TheNoteboook Writeup [HTB]
The Notebook is a Linux based that was active since March 6th of 2021 to July 1st, on this machine we will get to a webpage that uses Json Web Tokens, testing it we see that it set the link of the key of tokens on the token itself, so we will generate a pair of keys, sign our own token and point the key to us so it gets validated, with that we will get access to a file upload function that will allow us to upload arbitrary files, so we upload a php reverse shell file, after that we will find a backup file containing the ssh key of a user, this uses have the privileges to run commands on a specific container, we will see that the machine runs an old version of docker, which is vulnerable to CVE 2019-5736, so using a poc that we got on Github we will get access as root on the machine.
Enumeration
We start using masscan to find all the available ports and then use nmap to get more information about them.
masscan -e tun0 --rate=500 -p 0-65535 10.10.10.230
nmap -sC -sV -p 80,22, -Pn -o scan.txt 10.10.10.230
PORT STATE SERVICE VERSION
22/tcp open ssh OpenSSH 7.6p1 Ubuntu 4ubuntu0.3 (Ubuntu Linux; protocol 2.0)
| ssh-hostkey:
| 2048 86:df:10:fd:27:a3:fb:d8:36:a7:ed:90:95:33:f5:bf (RSA)
| 256 e7:81:d6:6c:df:ce:b7:30:03:91:5c:b5:13:42:06:44 (ECDSA)
|_ 256 c6:06:34:c7:fc:00:c4:62:06:c2:36:0e:ee:5e:bf:6b (ED25519)

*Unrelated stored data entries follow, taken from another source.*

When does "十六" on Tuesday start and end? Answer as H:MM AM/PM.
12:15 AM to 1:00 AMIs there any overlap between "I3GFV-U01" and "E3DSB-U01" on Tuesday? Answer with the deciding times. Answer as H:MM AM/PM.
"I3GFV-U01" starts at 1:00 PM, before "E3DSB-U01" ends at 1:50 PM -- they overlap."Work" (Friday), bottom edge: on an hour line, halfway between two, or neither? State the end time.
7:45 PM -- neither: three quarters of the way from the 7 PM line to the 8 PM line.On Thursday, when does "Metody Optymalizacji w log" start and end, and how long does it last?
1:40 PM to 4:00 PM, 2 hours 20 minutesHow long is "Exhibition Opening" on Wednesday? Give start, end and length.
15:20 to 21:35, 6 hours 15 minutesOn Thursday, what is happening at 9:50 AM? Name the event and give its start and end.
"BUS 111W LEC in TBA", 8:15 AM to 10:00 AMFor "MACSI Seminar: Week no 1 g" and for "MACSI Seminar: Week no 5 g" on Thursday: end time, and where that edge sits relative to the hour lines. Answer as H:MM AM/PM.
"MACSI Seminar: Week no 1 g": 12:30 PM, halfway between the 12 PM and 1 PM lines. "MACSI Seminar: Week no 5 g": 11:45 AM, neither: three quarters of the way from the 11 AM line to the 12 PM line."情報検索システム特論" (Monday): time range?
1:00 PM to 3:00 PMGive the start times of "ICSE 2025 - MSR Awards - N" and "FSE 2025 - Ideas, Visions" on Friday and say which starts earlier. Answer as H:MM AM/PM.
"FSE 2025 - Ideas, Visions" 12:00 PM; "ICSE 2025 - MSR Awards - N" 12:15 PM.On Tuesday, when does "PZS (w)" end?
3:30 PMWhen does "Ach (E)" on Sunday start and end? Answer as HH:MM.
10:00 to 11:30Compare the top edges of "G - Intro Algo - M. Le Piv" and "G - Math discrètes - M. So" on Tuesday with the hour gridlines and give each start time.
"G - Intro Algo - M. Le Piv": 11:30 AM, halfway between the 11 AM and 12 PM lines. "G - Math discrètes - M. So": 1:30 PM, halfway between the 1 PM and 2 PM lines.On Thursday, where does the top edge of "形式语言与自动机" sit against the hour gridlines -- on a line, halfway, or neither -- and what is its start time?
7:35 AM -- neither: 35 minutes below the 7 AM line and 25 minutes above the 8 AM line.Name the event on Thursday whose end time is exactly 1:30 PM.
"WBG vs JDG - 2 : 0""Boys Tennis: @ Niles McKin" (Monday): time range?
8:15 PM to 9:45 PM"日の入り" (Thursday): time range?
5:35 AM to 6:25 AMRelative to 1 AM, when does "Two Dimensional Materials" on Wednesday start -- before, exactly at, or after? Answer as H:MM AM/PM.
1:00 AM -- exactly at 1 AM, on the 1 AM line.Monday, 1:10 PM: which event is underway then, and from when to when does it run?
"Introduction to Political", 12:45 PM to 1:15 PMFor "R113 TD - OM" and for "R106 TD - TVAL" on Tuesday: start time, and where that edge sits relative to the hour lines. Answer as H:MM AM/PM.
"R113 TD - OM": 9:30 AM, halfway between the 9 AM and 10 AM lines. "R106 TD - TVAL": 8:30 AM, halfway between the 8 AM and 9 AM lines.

80/tcp open http nginx 1.14.0 (Ubuntu)
|_http-server-header: nginx/1.14.0 (Ubuntu)
|_http-title: The Notebook - Your Note Keeper
Service Info: OS: Linux; CPE: cpe:/o:linux:linux_kernel
There are only two port open, ssh and a webpage on port 80, let’s see what is there.
The page is a site where we can store notes, we register an account an see what we can do on it. Checking the requests with burp we notice that the site uses Json Web Tokens, so we go to jwt.io to see what information is using the site.
Gaining Access
There are two things that quickly call our attention, first the key ID, it retrieves a private key file from a webserver that isn’t exposed on the machine, and second the value “admin_cap” is set to 0. Json Web Tokens are really flexible, so we can think that the server is retrieving the private key that signed the token and uses it to verify it, so first we generate a pair of key for RS256.
ssh-keygen -t rsa -b 4096 -m PEM -f privKey.key
openssl rsa -in privKey.key -pubout -outform PEM -out privKey.key.pub
Now that we have a private key let’s generate a token that points to our http server and sets “admin_cap” to 1.
As we expected the private key is retrieved from the server for every request that we make, and now we have access to some admin functions, first some notes and an upload file function.
Along the notes we find two interesting ones, first: Finally! Regular backups are necessary. Thank god it's all easy on server., so there are backups, we should check for them as soon as we can, and second: Have to fix this issue where PHP files are being executed :/. This can be a potential security issue for the server., PHP files are executed, we where going to test for it anyways, but it saves us some minutes, so we prepare a PHP reverse shell file, upload it through the upload file function, and get a shell to the machine.
Lateral Movement
As we saw on another note, there is potencially backup file, so we check /var/backups, and see a file called, home.tar.gz.
After decompressing the file we find out that it it’s the whole /home, directory, containing the home directory of noah user, including his ssh keys, so now we can connect through ssh to the machine and retrieve user.txt.
Privilege Escalation
Now that we have a new user we check if we can run anything with sudo.
We can execute commands on the container “webapp-dev01”, or anyone that starts with the same name, since it’s just executing on an existing container we can’t go with the common privilege escalation technique of creating a container and mapping the whole system on it, on this case we most likely will have to escape from that container, if we check the version of docker we get, Docker version 18.06.0-ce, build 0ffa825, so try our luck with searchsploit.
We find some PoCs to breakout of the container if the version is lower to 18.09.2, this vulnerabily is identified by CVE 2019-5736, we find a more reliable PoC on github written in go. We modify the 16th line with our payload, in our case we will host a reverse bash shell, get it with curl and pipe it to bash.
So now we just have to compile it running go build main.go, access to a container, upload the file and execute it.
And when we try to access to a container and run sh, sudo docker exec -it webapp-dev01 /bin/sh, our payload will be executed and we will get access as root.